* [TASK DIRECTIONS]:
Word for word, restate the entries below from their first line through the line that contains "any food service establishment".

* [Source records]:
= Beginning of Section =

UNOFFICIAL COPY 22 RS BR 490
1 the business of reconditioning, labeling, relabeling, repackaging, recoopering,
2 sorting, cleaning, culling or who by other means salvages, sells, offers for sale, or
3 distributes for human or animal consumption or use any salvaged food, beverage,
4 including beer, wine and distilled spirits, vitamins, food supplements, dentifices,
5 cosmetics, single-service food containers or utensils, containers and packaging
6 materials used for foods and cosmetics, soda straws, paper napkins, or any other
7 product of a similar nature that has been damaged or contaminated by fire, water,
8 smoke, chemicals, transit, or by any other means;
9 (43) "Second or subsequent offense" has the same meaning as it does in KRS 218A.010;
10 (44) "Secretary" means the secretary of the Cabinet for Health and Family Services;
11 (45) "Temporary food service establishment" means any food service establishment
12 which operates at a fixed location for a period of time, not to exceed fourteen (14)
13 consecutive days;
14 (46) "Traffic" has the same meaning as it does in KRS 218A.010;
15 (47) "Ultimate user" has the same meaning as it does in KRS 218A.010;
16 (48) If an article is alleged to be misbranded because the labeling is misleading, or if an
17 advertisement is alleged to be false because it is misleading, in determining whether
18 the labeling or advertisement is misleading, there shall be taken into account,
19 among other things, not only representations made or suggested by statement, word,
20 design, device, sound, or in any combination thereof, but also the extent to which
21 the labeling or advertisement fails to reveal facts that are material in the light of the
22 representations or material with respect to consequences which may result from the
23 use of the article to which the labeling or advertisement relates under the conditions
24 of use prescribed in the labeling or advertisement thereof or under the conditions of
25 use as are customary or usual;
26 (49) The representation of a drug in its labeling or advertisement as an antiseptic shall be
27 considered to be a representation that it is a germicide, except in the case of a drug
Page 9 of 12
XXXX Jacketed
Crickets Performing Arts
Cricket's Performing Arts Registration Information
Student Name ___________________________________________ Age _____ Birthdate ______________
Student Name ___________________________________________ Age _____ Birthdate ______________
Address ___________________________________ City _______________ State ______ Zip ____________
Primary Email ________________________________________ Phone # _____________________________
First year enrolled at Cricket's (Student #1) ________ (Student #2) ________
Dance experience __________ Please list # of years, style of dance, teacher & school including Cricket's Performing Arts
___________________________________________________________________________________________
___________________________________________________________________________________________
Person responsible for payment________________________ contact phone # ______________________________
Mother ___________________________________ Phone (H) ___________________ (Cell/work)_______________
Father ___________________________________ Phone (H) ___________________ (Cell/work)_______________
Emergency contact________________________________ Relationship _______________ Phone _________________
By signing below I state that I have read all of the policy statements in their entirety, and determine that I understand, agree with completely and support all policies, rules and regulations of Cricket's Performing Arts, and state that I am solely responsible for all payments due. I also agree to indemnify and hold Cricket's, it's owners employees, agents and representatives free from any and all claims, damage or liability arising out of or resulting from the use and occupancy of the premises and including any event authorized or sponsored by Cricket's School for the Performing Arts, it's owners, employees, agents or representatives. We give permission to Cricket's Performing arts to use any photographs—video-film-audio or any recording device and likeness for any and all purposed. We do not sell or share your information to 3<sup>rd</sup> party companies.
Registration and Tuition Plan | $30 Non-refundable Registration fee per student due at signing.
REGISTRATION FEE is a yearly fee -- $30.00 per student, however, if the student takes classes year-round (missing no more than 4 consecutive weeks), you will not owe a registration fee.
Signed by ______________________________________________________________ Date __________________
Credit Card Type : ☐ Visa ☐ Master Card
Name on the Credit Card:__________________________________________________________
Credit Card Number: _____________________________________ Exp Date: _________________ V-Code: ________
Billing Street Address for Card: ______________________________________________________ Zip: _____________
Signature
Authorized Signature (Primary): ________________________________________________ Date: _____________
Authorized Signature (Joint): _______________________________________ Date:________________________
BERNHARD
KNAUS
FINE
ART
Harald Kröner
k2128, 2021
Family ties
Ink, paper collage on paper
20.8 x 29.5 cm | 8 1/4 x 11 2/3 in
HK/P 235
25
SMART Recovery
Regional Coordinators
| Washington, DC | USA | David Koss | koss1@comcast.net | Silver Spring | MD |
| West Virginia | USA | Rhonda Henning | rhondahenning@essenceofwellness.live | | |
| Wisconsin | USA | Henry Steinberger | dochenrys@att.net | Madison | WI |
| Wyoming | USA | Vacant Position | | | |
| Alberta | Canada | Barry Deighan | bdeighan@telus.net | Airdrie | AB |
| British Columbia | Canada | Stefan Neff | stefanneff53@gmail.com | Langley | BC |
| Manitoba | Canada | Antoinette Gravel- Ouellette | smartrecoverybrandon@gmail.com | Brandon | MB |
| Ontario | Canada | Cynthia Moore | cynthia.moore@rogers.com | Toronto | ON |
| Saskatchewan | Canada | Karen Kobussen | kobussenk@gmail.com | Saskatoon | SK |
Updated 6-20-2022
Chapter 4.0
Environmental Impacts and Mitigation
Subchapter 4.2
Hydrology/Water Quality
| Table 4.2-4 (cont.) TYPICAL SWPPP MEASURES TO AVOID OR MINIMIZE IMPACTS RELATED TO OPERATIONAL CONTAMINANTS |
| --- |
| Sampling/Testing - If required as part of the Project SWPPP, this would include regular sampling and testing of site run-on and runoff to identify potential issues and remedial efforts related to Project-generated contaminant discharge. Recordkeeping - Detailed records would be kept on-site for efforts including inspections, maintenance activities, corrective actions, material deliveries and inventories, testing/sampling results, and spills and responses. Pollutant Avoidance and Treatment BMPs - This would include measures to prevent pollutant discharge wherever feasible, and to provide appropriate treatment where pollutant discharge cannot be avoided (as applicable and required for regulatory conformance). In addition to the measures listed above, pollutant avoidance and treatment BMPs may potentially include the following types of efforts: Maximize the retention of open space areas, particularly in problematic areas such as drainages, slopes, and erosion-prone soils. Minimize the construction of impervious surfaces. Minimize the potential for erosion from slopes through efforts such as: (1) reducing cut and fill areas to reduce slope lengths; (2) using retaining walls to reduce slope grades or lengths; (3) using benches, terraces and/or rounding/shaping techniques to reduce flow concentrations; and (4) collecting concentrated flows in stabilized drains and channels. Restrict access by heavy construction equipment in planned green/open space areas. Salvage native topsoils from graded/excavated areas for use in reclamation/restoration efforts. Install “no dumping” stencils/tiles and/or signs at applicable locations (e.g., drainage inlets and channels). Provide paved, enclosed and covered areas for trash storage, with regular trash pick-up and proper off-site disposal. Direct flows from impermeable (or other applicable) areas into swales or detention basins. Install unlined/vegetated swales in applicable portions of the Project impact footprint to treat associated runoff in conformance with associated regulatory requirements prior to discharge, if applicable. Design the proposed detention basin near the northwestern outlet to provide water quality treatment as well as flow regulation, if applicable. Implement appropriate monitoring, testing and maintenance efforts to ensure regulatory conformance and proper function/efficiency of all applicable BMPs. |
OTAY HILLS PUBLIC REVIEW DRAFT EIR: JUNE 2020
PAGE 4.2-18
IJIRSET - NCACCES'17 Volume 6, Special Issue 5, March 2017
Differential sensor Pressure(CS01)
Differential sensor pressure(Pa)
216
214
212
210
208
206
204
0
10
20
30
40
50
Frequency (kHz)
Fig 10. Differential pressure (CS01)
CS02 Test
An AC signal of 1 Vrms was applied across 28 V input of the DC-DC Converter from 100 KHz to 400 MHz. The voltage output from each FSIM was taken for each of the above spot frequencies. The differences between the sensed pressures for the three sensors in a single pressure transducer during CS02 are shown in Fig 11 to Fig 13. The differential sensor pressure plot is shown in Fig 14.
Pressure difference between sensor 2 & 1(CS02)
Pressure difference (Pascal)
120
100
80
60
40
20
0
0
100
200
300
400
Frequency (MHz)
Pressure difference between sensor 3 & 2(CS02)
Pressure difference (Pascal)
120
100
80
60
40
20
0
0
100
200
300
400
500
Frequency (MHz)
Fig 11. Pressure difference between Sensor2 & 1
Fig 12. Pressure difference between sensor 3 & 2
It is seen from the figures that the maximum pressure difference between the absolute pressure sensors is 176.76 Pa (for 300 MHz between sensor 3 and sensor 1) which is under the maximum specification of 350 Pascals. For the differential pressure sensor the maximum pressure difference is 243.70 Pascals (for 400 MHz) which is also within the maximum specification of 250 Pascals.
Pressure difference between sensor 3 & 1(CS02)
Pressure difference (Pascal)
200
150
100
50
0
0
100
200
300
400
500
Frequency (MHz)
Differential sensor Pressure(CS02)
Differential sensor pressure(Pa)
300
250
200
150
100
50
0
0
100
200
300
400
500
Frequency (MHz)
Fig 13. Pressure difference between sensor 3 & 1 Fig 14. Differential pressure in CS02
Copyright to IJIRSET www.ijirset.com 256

= End of Section =

* [ANSWER TO THE PROBLEM]:
UNOFFICIAL COPY 22 RS BR 490
1 the business of reconditioning, labeling, relabeling, repackaging, recoopering,
2 sorting, cleaning, culling or who by other means salvages, sells, offers for sale, or
3 distributes for human or animal consumption or use any salvaged food, beverage,
4 including beer, wine and distilled spirits, vitamins, food supplements, dentifices,
5 cosmetics, single-service food containers or utensils, containers and packaging
6 materials used for foods and cosmetics, soda straws, paper napkins, or any other
7 product of a similar nature that has been damaged or contaminated by fire, water,
8 smoke, chemicals, transit, or by any other means;
9 (43) "Second or subsequent offense" has the same meaning as it does in KRS 218A.010;
10 (44) "Secretary" means the secretary of the Cabinet for Health and Family Services;
11 (45) "Temporary food service establishment" means any food service establishment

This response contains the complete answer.